**Directions**
The reply to the records below should contain exactly the lines from the line with "Omschrijving" through the line with "Mijloace fixe. Manual actualizat. Legislatie", and nothing besides.

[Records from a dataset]
• • • • • • •
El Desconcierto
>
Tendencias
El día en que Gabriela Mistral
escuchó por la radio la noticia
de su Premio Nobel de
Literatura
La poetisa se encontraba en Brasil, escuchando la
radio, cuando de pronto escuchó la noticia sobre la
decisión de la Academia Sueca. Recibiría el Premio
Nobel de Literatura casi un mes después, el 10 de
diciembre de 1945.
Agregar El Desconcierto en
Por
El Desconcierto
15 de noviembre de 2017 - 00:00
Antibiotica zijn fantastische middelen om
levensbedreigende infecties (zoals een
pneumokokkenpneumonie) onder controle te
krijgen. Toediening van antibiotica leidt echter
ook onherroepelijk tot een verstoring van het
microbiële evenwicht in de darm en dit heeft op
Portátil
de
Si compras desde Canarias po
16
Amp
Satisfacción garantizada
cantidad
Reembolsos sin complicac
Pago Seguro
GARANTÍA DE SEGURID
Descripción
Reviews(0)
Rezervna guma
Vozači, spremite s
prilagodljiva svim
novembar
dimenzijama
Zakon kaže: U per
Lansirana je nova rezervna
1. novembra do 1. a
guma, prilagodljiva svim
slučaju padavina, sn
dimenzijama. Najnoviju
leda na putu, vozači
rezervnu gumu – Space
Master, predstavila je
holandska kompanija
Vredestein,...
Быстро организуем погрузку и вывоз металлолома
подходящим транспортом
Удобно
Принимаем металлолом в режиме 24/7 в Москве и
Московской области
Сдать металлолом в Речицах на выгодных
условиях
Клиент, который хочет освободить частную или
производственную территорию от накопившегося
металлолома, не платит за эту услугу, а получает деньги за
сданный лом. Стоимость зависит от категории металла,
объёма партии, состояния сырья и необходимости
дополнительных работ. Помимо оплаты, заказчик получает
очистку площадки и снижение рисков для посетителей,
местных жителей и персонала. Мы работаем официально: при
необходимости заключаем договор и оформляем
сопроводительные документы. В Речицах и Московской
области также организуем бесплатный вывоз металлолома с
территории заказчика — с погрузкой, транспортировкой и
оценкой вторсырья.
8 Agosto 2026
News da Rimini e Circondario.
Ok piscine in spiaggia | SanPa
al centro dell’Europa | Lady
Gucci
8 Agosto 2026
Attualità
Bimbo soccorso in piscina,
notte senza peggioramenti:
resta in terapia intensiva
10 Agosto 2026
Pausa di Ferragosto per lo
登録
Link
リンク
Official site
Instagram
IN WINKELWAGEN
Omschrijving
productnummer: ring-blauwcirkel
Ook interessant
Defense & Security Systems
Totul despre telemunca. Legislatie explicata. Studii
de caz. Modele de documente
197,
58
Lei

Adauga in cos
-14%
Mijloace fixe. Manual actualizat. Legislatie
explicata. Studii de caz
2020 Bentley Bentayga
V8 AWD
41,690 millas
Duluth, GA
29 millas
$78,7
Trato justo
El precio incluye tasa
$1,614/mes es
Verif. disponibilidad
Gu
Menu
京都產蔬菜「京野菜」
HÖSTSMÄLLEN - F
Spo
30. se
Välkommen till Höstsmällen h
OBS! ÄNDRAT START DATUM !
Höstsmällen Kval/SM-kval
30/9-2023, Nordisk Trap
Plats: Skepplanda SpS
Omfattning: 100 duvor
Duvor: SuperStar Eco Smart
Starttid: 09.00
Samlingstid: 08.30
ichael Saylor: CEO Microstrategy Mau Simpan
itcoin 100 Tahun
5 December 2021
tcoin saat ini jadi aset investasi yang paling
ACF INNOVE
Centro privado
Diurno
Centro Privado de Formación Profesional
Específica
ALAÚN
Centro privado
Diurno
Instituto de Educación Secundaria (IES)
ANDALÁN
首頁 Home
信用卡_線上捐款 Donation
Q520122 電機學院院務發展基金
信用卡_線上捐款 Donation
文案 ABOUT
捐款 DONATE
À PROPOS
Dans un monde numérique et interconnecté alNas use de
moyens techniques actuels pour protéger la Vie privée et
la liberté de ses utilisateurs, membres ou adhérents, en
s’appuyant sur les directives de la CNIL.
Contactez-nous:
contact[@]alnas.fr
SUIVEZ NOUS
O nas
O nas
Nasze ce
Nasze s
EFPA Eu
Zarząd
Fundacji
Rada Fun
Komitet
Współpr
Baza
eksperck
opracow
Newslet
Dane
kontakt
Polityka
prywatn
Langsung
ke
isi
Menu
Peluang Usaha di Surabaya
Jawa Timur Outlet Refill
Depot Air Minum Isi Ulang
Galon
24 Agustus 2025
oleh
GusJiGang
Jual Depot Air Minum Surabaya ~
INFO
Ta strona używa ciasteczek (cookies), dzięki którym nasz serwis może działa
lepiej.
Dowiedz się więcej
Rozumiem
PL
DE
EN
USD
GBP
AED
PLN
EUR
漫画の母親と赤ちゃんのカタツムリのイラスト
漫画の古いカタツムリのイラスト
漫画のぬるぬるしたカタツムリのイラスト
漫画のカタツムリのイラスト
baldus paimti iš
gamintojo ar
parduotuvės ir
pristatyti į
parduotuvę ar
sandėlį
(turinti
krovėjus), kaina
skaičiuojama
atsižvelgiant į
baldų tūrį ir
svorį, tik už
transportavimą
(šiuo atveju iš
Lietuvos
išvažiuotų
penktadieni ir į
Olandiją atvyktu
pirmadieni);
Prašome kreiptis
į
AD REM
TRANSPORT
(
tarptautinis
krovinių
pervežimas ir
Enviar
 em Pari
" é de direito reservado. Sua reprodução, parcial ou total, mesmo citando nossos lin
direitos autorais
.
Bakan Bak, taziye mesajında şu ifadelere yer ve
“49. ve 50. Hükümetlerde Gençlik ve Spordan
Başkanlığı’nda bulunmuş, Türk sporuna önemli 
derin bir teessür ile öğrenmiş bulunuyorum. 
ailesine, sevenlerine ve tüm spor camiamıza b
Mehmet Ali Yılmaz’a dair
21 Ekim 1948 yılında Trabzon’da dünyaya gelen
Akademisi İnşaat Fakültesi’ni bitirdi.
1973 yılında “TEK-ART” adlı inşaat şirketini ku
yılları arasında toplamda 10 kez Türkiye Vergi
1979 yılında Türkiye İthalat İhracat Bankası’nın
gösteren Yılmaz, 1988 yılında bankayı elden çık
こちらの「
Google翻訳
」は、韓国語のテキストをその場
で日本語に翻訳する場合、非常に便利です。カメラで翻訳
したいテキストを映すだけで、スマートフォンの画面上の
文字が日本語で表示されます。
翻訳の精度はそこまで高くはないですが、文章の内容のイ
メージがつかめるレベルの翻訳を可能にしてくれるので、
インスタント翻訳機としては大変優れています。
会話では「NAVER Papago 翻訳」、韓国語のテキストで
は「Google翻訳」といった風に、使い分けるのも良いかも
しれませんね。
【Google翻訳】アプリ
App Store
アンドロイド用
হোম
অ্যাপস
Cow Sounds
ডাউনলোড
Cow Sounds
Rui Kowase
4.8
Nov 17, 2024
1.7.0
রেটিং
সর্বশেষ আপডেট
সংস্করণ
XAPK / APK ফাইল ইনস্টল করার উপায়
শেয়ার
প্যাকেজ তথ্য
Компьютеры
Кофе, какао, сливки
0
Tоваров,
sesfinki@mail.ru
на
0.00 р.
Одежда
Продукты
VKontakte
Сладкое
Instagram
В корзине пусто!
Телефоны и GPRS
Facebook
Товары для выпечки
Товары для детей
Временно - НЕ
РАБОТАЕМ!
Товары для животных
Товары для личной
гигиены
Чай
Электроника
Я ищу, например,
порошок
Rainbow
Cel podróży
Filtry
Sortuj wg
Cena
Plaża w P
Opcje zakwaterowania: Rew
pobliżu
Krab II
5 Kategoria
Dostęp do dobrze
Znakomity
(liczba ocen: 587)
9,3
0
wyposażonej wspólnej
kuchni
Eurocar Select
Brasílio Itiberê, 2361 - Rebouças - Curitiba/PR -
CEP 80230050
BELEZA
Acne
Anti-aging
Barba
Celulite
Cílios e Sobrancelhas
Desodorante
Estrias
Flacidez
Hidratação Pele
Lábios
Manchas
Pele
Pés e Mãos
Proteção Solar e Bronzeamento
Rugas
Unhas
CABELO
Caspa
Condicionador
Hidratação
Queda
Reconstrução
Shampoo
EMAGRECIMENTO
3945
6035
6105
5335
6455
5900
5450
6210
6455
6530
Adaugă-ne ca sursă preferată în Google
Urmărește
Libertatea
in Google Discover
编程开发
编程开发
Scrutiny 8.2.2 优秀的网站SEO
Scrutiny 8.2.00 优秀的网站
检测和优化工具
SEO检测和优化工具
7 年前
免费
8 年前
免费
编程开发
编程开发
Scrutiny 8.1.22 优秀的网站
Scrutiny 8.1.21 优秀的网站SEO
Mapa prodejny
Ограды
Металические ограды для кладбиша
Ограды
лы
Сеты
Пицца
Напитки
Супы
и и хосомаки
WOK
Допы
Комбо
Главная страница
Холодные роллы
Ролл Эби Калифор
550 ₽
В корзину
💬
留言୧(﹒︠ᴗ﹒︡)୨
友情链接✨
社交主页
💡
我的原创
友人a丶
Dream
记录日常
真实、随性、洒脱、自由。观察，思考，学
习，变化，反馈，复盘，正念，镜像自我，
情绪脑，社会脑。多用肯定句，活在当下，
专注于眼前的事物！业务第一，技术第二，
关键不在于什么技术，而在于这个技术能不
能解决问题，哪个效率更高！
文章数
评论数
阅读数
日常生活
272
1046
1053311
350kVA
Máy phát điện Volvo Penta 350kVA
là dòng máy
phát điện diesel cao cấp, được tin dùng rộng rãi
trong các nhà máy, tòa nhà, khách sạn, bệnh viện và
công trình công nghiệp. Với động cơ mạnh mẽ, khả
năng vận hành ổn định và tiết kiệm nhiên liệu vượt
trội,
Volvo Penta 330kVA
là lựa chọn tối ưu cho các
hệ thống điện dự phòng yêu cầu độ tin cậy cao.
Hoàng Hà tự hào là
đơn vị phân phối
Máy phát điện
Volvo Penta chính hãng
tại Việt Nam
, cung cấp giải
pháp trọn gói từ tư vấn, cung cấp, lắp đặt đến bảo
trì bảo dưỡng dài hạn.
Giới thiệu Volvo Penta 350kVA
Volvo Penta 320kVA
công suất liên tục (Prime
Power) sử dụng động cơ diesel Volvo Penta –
• • • • • • •
**Output**
Omschrijving
productnummer: ring-blauwcirkel
Ook interessant
Defense & Security Systems
Totul despre telemunca. Legislatie explicata. Studii
de caz. Modele de documente
197,
58
Lei

Adauga in cos
-14%
Mijloace fixe. Manual actualizat. Legislatie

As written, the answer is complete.